• [INSTRUCTION] Reproduce every line of the items below, word for word.

____________

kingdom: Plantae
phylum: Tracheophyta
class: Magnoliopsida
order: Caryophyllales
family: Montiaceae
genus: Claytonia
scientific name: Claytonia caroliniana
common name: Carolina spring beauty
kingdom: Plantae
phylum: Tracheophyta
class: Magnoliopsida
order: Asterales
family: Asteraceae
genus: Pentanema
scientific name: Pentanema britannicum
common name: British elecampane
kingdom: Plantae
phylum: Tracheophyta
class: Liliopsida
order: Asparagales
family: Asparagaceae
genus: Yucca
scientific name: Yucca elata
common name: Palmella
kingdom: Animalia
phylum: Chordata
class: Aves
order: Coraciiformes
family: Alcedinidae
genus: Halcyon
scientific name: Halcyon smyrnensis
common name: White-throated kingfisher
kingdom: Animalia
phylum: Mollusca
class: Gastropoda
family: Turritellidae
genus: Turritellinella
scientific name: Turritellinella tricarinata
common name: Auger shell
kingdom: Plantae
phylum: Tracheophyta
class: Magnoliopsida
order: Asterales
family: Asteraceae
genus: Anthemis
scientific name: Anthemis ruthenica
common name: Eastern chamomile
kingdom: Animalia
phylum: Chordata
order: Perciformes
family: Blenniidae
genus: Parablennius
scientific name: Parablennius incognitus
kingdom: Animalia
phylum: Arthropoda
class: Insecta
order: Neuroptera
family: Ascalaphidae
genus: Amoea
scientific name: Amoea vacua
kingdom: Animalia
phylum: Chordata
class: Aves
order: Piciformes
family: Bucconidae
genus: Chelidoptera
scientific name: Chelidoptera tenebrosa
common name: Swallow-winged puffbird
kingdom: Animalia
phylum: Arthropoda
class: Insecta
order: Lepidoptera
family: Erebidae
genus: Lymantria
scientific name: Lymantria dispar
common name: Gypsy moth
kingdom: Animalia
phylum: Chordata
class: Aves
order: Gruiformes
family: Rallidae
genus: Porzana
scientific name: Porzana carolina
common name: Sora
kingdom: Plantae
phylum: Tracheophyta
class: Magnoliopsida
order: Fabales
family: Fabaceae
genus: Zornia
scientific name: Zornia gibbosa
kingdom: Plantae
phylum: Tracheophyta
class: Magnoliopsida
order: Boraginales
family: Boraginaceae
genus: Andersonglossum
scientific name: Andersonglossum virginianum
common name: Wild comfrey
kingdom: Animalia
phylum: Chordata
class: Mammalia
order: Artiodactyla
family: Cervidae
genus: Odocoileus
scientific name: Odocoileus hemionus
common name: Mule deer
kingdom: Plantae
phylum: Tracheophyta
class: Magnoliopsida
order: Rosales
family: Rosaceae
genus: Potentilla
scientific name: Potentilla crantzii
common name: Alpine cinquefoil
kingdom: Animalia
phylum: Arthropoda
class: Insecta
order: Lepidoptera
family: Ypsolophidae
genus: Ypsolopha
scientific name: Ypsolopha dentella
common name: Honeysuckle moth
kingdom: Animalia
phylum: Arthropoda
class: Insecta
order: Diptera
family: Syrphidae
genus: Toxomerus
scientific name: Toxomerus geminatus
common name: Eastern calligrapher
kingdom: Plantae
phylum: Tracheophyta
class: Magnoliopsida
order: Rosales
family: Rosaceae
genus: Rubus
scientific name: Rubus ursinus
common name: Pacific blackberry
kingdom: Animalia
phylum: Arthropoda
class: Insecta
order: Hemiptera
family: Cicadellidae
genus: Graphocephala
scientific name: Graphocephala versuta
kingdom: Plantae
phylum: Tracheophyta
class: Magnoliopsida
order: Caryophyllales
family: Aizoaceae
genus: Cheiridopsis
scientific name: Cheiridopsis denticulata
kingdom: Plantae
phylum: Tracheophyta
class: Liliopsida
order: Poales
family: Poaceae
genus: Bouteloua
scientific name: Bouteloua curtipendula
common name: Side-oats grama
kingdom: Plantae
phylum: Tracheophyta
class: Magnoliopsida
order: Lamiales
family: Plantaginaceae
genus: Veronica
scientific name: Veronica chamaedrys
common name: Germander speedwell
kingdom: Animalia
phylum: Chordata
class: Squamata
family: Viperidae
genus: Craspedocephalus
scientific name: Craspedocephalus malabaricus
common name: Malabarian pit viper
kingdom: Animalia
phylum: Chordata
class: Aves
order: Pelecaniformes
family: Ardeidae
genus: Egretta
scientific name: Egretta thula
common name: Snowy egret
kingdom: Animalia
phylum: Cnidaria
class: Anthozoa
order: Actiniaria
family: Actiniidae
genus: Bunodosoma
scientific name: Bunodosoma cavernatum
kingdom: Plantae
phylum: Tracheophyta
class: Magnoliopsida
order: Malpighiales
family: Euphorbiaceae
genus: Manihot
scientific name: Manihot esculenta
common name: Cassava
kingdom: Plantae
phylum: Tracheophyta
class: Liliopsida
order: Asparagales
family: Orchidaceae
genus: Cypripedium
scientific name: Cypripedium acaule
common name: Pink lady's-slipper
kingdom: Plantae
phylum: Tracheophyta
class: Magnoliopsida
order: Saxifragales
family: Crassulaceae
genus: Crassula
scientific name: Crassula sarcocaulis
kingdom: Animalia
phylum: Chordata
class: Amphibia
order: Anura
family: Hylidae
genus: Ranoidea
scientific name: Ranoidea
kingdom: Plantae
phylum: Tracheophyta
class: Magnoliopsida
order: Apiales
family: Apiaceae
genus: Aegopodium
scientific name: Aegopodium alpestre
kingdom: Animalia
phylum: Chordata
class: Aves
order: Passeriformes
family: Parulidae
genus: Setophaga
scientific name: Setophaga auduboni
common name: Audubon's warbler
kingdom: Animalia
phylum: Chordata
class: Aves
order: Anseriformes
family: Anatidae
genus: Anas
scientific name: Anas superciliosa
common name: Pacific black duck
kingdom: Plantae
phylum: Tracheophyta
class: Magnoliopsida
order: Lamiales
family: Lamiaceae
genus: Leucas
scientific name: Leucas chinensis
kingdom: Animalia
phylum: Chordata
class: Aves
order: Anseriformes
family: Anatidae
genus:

____________

• [SOLUTION TO THIS PROBLEM]
kingdom: Plantae
phylum: Tracheophyta
class: Magnoliopsida
order: Caryophyllales
family: Montiaceae
genus: Claytonia
scientific name: Claytonia caroliniana
common name: Carolina spring beauty
kingdom: Plantae
phylum: Tracheophyta
class: Magnoliopsida
order: Asterales
family: Asteraceae
genus: Pentanema
scientific name: Pentanema britannicum
common name: British elecampane
kingdom: Plantae
phylum: Tracheophyta
class: Liliopsida
order: Asparagales
family: Asparagaceae
genus: Yucca
scientific name: Yucca elata
common name: Palmella
kingdom: Animalia
phylum: Chordata
class: Aves
order: Coraciiformes
family: Alcedinidae
genus: Halcyon
scientific name: Halcyon smyrnensis
common name: White-throated kingfisher
kingdom: Animalia
phylum: Mollusca
class: Gastropoda
family: Turritellidae
genus: Turritellinella
scientific name: Turritellinella tricarinata
common name: Auger shell
kingdom: Plantae
phylum: Tracheophyta
class: Magnoliopsida
order: Asterales
family: Asteraceae
genus: Anthemis
scientific name: Anthemis ruthenica
common name: Eastern chamomile
kingdom: Animalia
phylum: Chordata
order: Perciformes
family: Blenniidae
genus: Parablennius
scientific name: Parablennius incognitus
kingdom: Animalia
phylum: Arthropoda
class: Insecta
order: Neuroptera
family: Ascalaphidae
genus: Amoea
scientific name: Amoea vacua
kingdom: Animalia
phylum: Chordata
class: Aves
order: Piciformes
family: Bucconidae
genus: Chelidoptera
scientific name: Chelidoptera tenebrosa
common name: Swallow-winged puffbird
kingdom: Animalia
phylum: Arthropoda
class: Insecta
order: Lepidoptera
family: Erebidae
genus: Lymantria
scientific name: Lymantria dispar
common name: Gypsy moth
kingdom: Animalia
phylum: Chordata
class: Aves
order: Gruiformes
family: Rallidae
genus: Porzana
scientific name: Porzana carolina
common name: Sora
kingdom: Plantae
phylum: Tracheophyta
class: Magnoliopsida
order: Fabales
family: Fabaceae
genus: Zornia
scientific name: Zornia gibbosa
kingdom: Plantae
phylum: Tracheophyta
class: Magnoliopsida
order: Boraginales
family: Boraginaceae
genus: Andersonglossum
scientific name: Andersonglossum virginianum
common name: Wild comfrey
kingdom: Animalia
phylum: Chordata
class: Mammalia
order: Artiodactyla
family: Cervidae
genus: Odocoileus
scientific name: Odocoileus hemionus
common name: Mule deer
kingdom: Plantae
phylum: Tracheophyta
class: Magnoliopsida
order: Rosales
family: Rosaceae
genus: Potentilla
scientific name: Potentilla crantzii
common name: Alpine cinquefoil
kingdom: Animalia
phylum: Arthropoda
class: Insecta
order: Lepidoptera
family: Ypsolophidae
genus: Ypsolopha
scientific name: Ypsolopha dentella
common name: Honeysuckle moth
kingdom: Animalia
phylum: Arthropoda
class: Insecta
order: Diptera
family: Syrphidae
genus: Toxomerus
scientific name: Toxomerus geminatus
common name: Eastern calligrapher
kingdom: Plantae
phylum: Tracheophyta
class: Magnoliopsida
order: Rosales
family: Rosaceae
genus: Rubus
scientific name: Rubus ursinus
common name: Pacific blackberry
kingdom: Animalia
phylum: Arthropoda
class: Insecta
order: Hemiptera
family: Cicadellidae
genus: Graphocephala
scientific name: Graphocephala versuta
kingdom: Plantae
phylum: Tracheophyta
class: Magnoliopsida
order: Caryophyllales
family: Aizoaceae
genus: Cheiridopsis
scientific name: Cheiridopsis denticulata
kingdom: Plantae
phylum: Tracheophyta
class: Liliopsida
order: Poales
family: Poaceae
genus: Bouteloua
scientific name: Bouteloua curtipendula
common name: Side-oats grama
kingdom: Plantae
phylum: Tracheophyta
class: Magnoliopsida
order: Lamiales
family: Plantaginaceae
genus: Veronica
scientific name: Veronica chamaedrys
common name: Germander speedwell
kingdom: Animalia
phylum: Chordata
class: Squamata
family: Viperidae
genus: Craspedocephalus
scientific name: Craspedocephalus malabaricus
common name: Malabarian pit viper
kingdom: Animalia
phylum: Chordata
class: Aves
order: Pelecaniformes
family: Ardeidae
genus: Egretta
scientific name: Egretta thula
common name: Snowy egret
kingdom: Animalia
phylum: Cnidaria
class: Anthozoa
order: Actiniaria
family: Actiniidae
genus: Bunodosoma
scientific name: Bunodosoma cavernatum
kingdom: Plantae
phylum: Tracheophyta
class: Magnoliopsida
order: Malpighiales
family: Euphorbiaceae
genus: Manihot
scientific name: Manihot esculenta
common name: Cassava
kingdom: Plantae
phylum: Tracheophyta
class: Liliopsida
order: Asparagales
family: Orchidaceae
genus: Cypripedium
scientific name: Cypripedium acaule
common name: Pink lady's-slipper
kingdom: Plantae
phylum: Tracheophyta
class: Magnoliopsida
order: Saxifragales
family: Crassulaceae
genus: Crassula
scientific name: Crassula sarcocaulis
kingdom: Animalia
phylum: Chordata
class: Amphibia
order: Anura
family: Hylidae
genus: Ranoidea
scientific name: Ranoidea
kingdom: Plantae
phylum: Tracheophyta
class: Magnoliopsida
order: Apiales
family: Apiaceae
genus: Aegopodium
scientific name: Aegopodium alpestre
kingdom: Animalia
phylum: Chordata
class: Aves
order: Passeriformes
family: Parulidae
genus: Setophaga
scientific name: Setophaga auduboni
common name: Audubon's warbler
kingdom: Animalia
phylum: Chordata
class: Aves
order: Anseriformes
family: Anatidae
genus: Anas
scientific name: Anas superciliosa
common name: Pacific black duck
kingdom: Plantae
phylum: Tracheophyta
class: Magnoliopsida
order: Lamiales
family: Lamiaceae
genus: Leucas
scientific name: Leucas chinensis
kingdom: Animalia
phylum: Chordata
class: Aves
order: Anseriformes
family: Anatidae
genus:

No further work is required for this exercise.